A recent case came out in favor of an insured and against a first-party property insurer in the triggering of a statutory bad faith action. Florida’s Fifth District Court of Appeal in Demase v. State Farm Florida Insurance Company, 43 Fla. L. Weekly D679a (Fla. 5th DCA 2018) held that if an insurer pays a claim after the 60-day notice to cure period provided by Florida Statute s. 624.155(3), this “constitutes a determination of an insurer’s liability for coverage and extent of damages under section 624.155(1)(b) even when there is no underlying action.”
Before a statutory bad faith claim is brought, an insured must file a Civil Remedy Notice giving the insurer written notice of the violation and 60 days to cure the claimed violation.

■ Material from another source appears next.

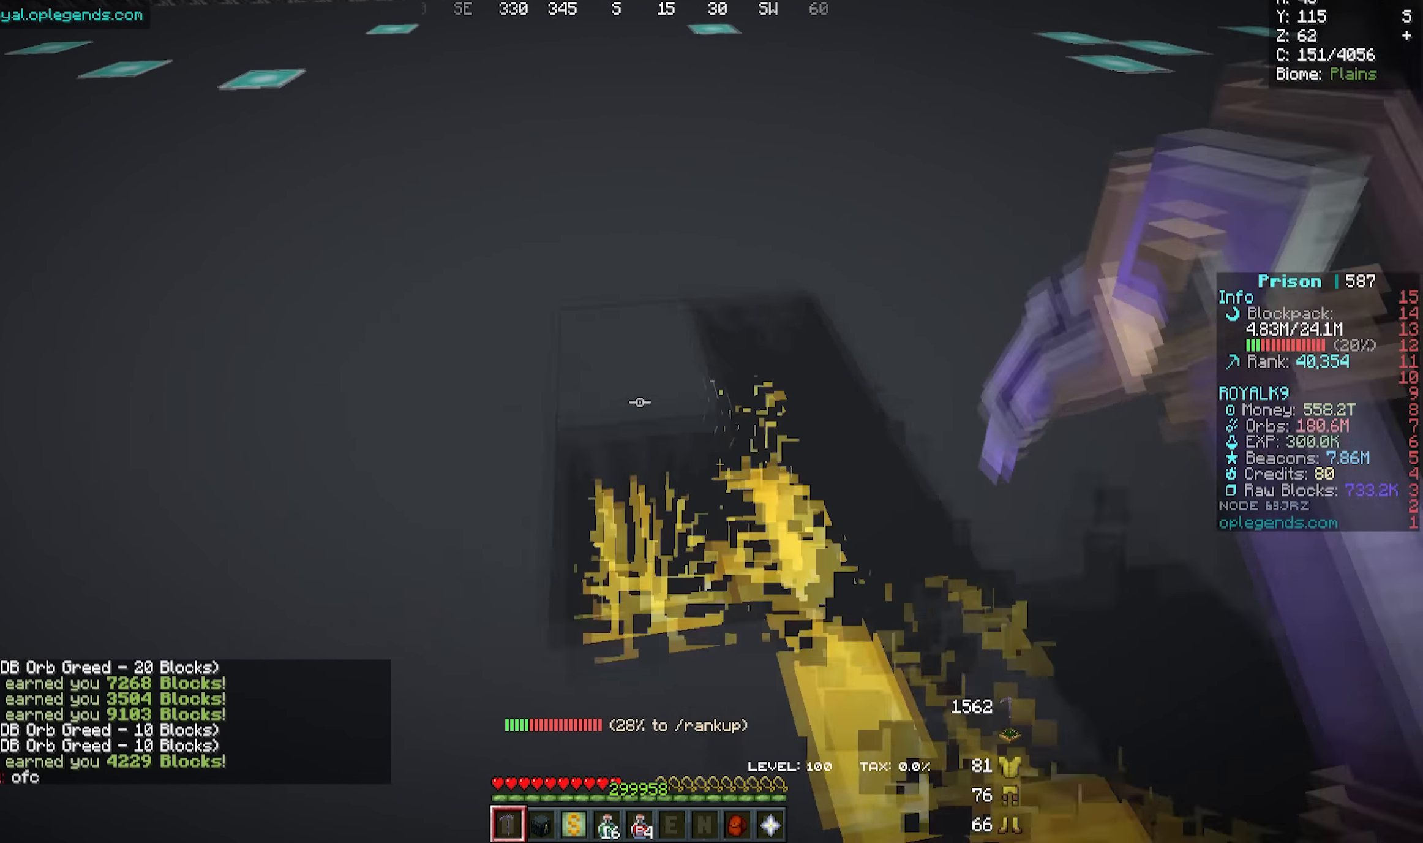
{"keys": ["a", "w"], "mouse": [], "events": [[267, "mouse_left", "up"]]}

There are three requirements to sue for a statutory bad faith claim: “1) a determination of the insurer’s liability for coverage; (2) a determination of the extent of the insured’s damages; and (3) the required notice is filed pursuant to section 624.155(3).” The third requirement is the filing of the Civil Remedy Notice pursuant to s. 624.155 giving the insurer a safe harbor to cure the claimed violation.
The first and second requirement are oftentimes determined in litigation, arbitration, or settlement in a coverage lawsuit against an insurer. However, as this court demonstrates, that does not always have to be the case. If the insurer pays a claim outside of the 60-day cure period, this establishes (1) a determination of the insurer’s liability for coverage and (2) a determination of the extent of the insured’s damages. In other words, if an insurer is going to pay a claim, they really need to think carefully about doing so within the 60-day statutory bad faith cure period. Paying afterwards supports the first two requirements of a statutory bad faith claim.